Beyond the doctor’s office, treatment completion, appointment follow up and other at-home care largely depends on the patient.
That, says Donna Zulman, MD, assistant professor of medicine at Stanford, can pose a challenge, especially when working with “high-need” patients who wrestle with chronic illnesses, socioeconomic challenges or other obstacles that limit their access to health care.
In a recent paper, Zulman and colleagues dug into some of the reasons that high-need patients may not actively participate in their own care, as well as the strategies that break from typical models of outpatient care to help these patients.
What is a high-need patient?
The term ‘high-need’ refers to a group of patients who typically have complex medical, social or behavioral challenges and account for disproportionate health care spending — sometimes described as the 5 percent of patients who account for 50 percent of health care spending in this country. This population includes patients with advanced illnesses or disabilities, older adults with frailty and patients with multiple chronic conditions.
What barriers prevent high-need patients from completing outpatient programs?
…The most common structural issue was care fragmentation across health systems. Many high-need patients receive care from multiple physicians, clinics and social services in different settings.
At an individual level, challenges like financial insecurity, mental illness and substance use, physical symptoms and limitations, and a lack of social support were extremely common. One thing that stood out was the prevalence of socio-behavioral factors that pose major challenges for patients, including distrust of the health care system, transportation challenges, housing instability and other issues relating to the neighborhood and social environment.
How can outpatient programs successfully engage high-need patients?
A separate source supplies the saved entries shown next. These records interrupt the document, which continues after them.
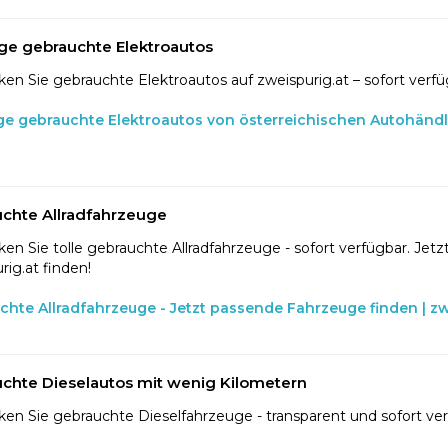
ge gebrauchte Elektroautos
en Sie gebrauchte Elektroautos auf zweispurig.at – sofort verfü
ge gebrauchte Elektroautos von österreichischen Autohänd
chte Allradfahrzeuge
en Sie tolle gebrauchte Allradfahrzeuge - sofort verfügbar. Jetzt
rig.at finden!
chte Allradfahrzeuge - Jetzt passende Fahrzeuge finden | zw
chte Dieselautos mit wenig Kilometern
en Sie gebrauchte Dieselfahrzeuge - transparent und sofort ve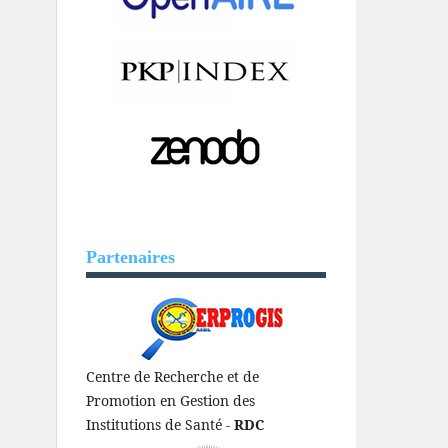
Partenaires
Centre de Recherche et de
Promotion en Gestion des
Institutions de Santé -
RDC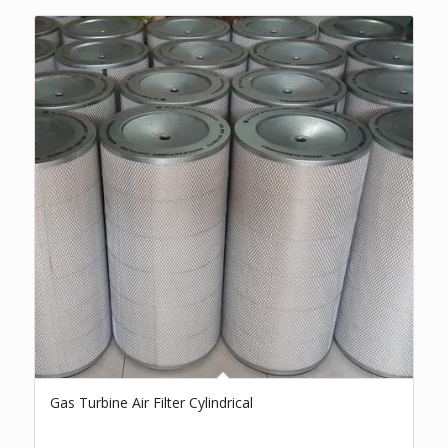
Gas Turbine Air Filter Cylindrical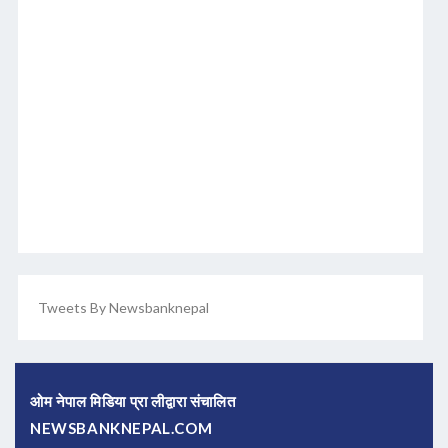
Tweets By Newsbanknepal
ओम नेपाल मिडिया प्रा लीद्वारा संचालित
NEWSBANKNEPAL.COM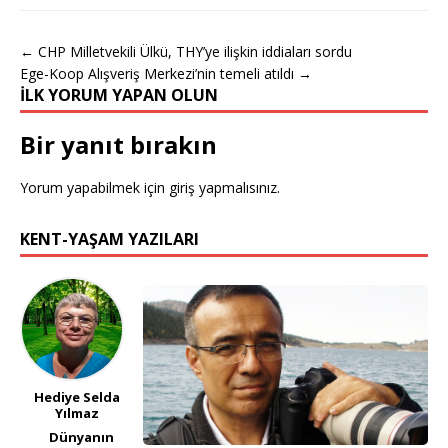
← CHP Milletvekili Ülkü, THY’ye ilişkin iddiaları sordu
Ege-Koop Alışveriş Merkezi’nin temeli atıldı →
İLK YORUM YAPAN OLUN
Bir yanıt bırakın
Yorum yapabilmek için
giriş yapmalısınız
.
KENT-YAŞAM YAZILARI
Hediye Selda
Yılmaz
Dünyanın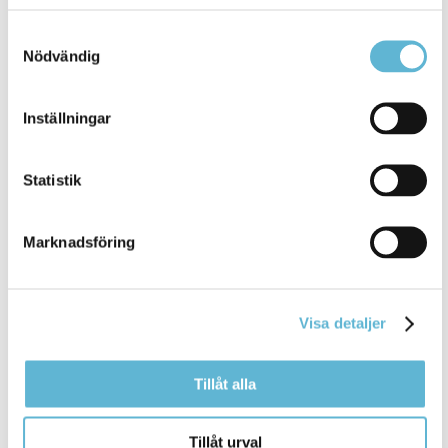
Anders Haglund
Samtyckesval
Räddningschef
Nödvändig
0456-82 20 67
anders.haglund@bromolla.se
Inställningar
Statistik
Sidan senast uppdaterad:
den 21 May 2026
Marknadsföring
Visa detaljer
Tillåt alla
KONTAKT
Tillåt urval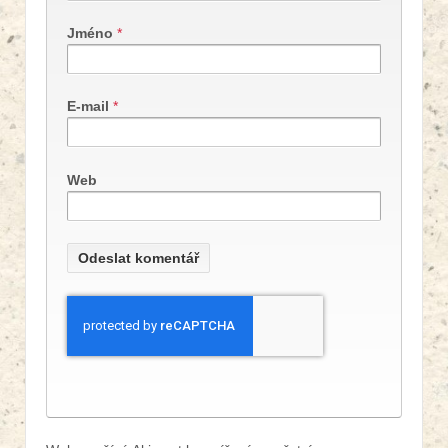
Jméno
*
E-mail
*
Web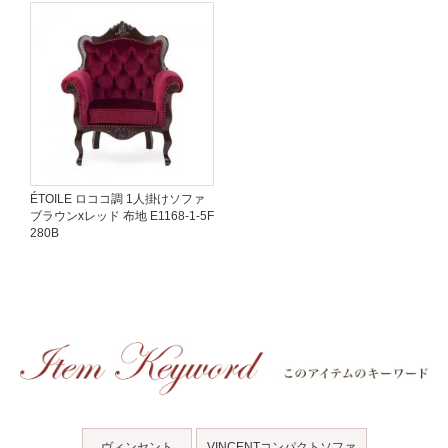
ÉTOILE ロココ調 1人掛けソファ
ブラウンxレッド 布地 E1168-1-5F
280B
ヴィンセント
VINCENTコンパクトソファ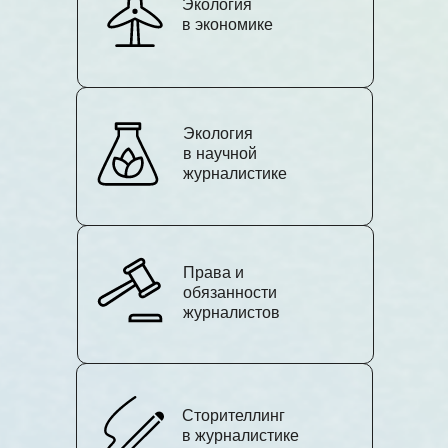
Экология
в экономике
Экология
в научной
журналистике
Права и
обязанности
журналистов
Сторителлинг
в журналистике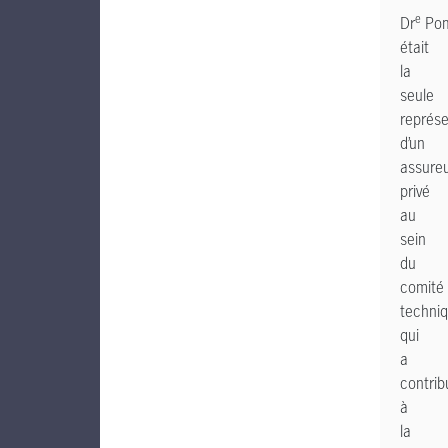
e
Dr
Pom
était
la
seule
représ
d’un
assure
privé
au
sein
du
comité
techni
qui
a
contrib
à
la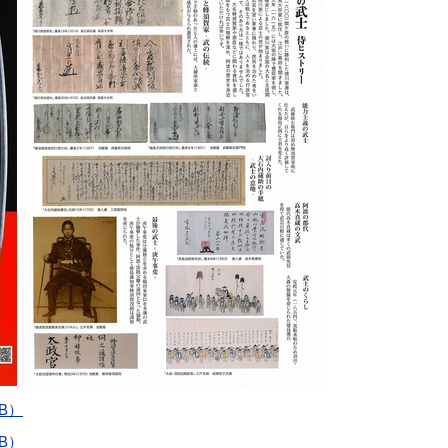
B）
B）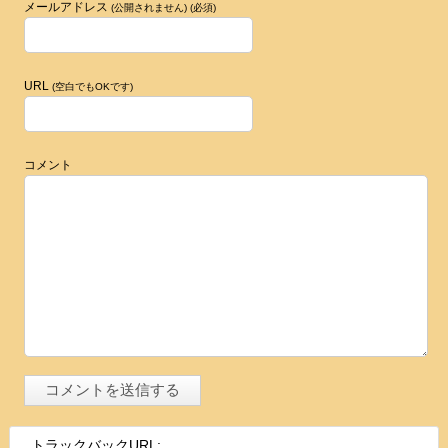
メールアドレス
(公開されません) (必須)
URL
(空白でもOKです)
コメント
トラックバックURL: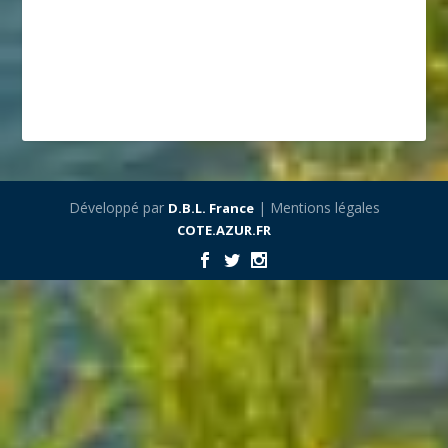
Développé par
| Mentions légales
D.B.L. France
COTE.AZUR.FR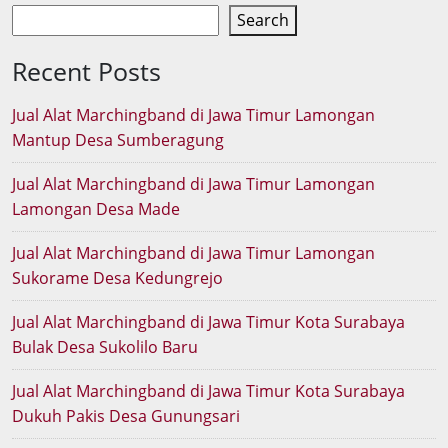
Search
Recent Posts
Jual Alat Marchingband di Jawa Timur Lamongan
Mantup Desa Sumberagung
Jual Alat Marchingband di Jawa Timur Lamongan
Lamongan Desa Made
Jual Alat Marchingband di Jawa Timur Lamongan
Sukorame Desa Kedungrejo
Jual Alat Marchingband di Jawa Timur Kota Surabaya
Bulak Desa Sukolilo Baru
Jual Alat Marchingband di Jawa Timur Kota Surabaya
Dukuh Pakis Desa Gunungsari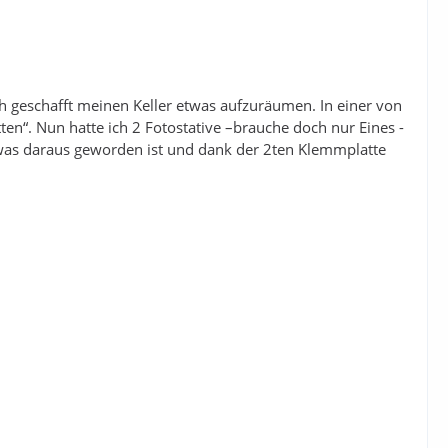
ch geschafft meinen Keller etwas aufzuräumen. In einer von
en“. Nun hatte ich 2 Fotostative –brauche doch nur Eines -
t was daraus geworden ist und dank der 2ten Klemmplatte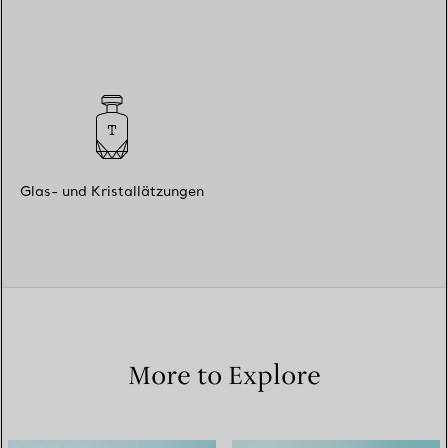
Glas- und Kristallätzungen
More to Explore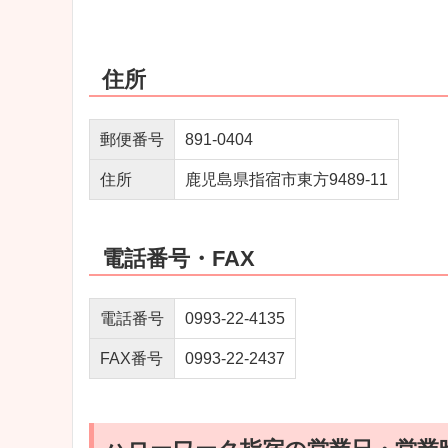
住所
郵便番号
891-0404
住所
鹿児島県指宿市東方9489-11
電話番号・FAX
電話番号
0993-22-4135
FAX番号
0993-22-2437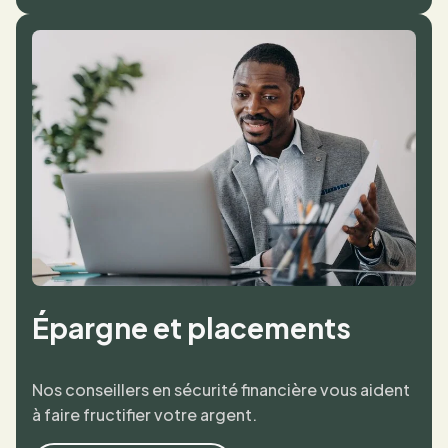
Épargne et placements
Nos conseillers en sécurité financière vous aident
à faire fructifier votre argent.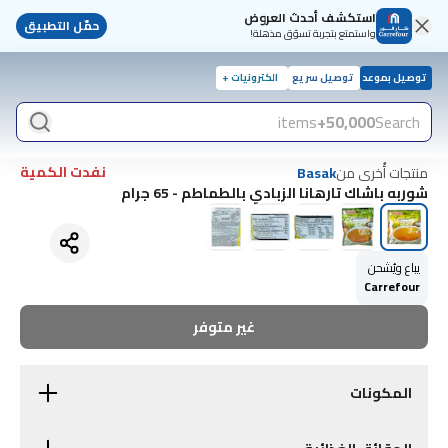
استكشف أحدث العروض
حمّل التطبيق
واستمتع بتجربة تسوّق مذهلة!
توصيل بموعد
توصيل سريع
الكترونيات +
items
50,000+
Search
نفدت الكمية
منتجات أُخرى من
Basak
شوربه باشاك تارهانا الزبادي بالطماطم - 65 جرام
يباع ويُشحن
Carrefour
غير متوفر
المكونات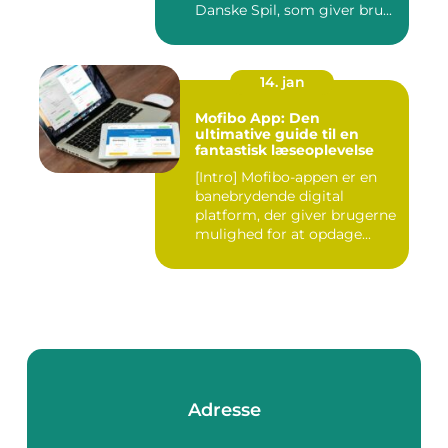
Danske Spil, som giver bru...
14. jan
Mofibo App: Den
ultimative guide til en
fantastisk læseoplevelse
[Intro] Mofibo-appen er en
banebrydende digital
platform, der giver brugerne
mulighed for at opdage...
Adresse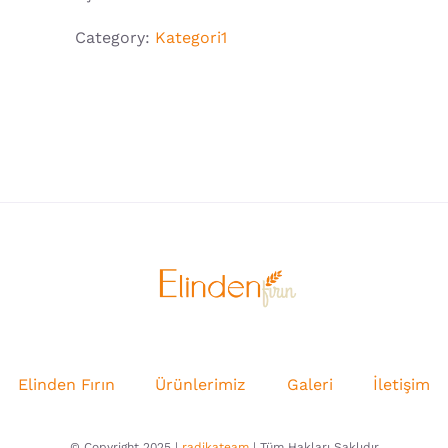
Category:
Kategori1
Elinden Fırın
Ürünlerimiz
Galeri
İletişim
© Copyright 2025 |
radikateam
| Tüm Hakları Saklıdır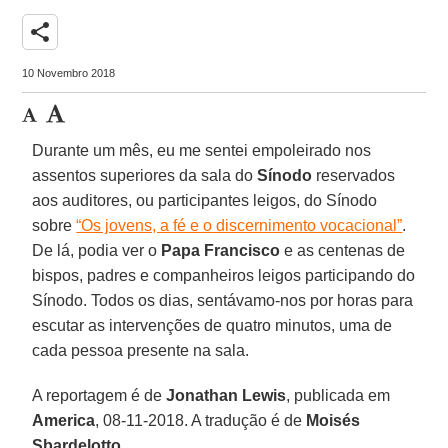
share
10 Novembro 2018
Durante um mês, eu me sentei empoleirado nos
assentos superiores da sala do
Sínodo
reservados
aos auditores, ou participantes leigos, do Sínodo
sobre
“Os jovens, a fé e o discernimento vocacional”
.
De lá, podia ver o
Papa Francisco
e as centenas de
bispos, padres e companheiros leigos participando do
Sínodo. Todos os dias, sentávamo-nos por horas para
escutar as intervenções de quatro minutos, uma de
cada pessoa presente na sala.
A reportagem é de
Jonathan Lewis
, publicada em
America
, 08-11-2018. A tradução é de
Moisés
Sbardelotto
.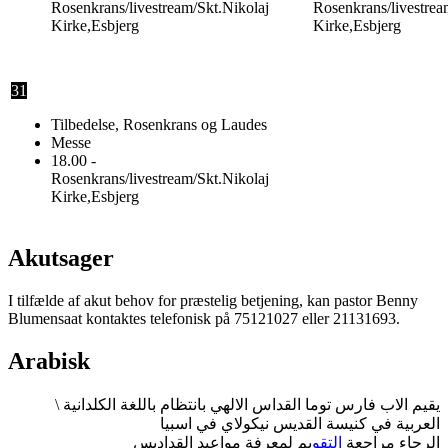
Rosenkrans/livestream/Skt.Nikolaj
Rosenkrans/livestrea
Kirke,Esbjerg
Kirke,Esbjerg
31
Tilbedelse, Rosenkrans og Laudes
Messe
18.00 -
Rosenkrans/livestream/Skt.Nikolaj
Kirke,Esbjerg
Akutsager
I tilfælde af akut behov for præstelig betjening, kan pastor Benny
Blumensaat kontaktes telefonisk på 75121027 eller 21131693.
Arabisk
يقيم الاب فارس توما القداس الالهي بانتظام باللغة الكلدانية \
العربية في كنيسة القديس نيكولاي في اسبيا
الرجاء مراجعة
التقو
يم لمعرفة مواعيد القداديس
First, the most [successful] teams included staff from diverse disciplines — such as a physician, nurse, social worker and psychologist — which increased the likelihood that someone on the team had the necessary expertise to address the patient’s needs.
Including team members who had a shared experience with patients, whether that referred to roots in the same city, language concordance or a history of homelessness, was also described as helpful…
We heard all sorts of interesting stories about program staff who found time to visit patients in their homes, take them fishing, stand with them in line at the DMV and even go out in search of a prosthetic leg. These time-intensive and intimate activities were seen as pivotal moments that led to trusting relationships.
Programs require adequate time and resources to build relationships with patients, and they need to have the autonomy to address patients’ needs on their own terms.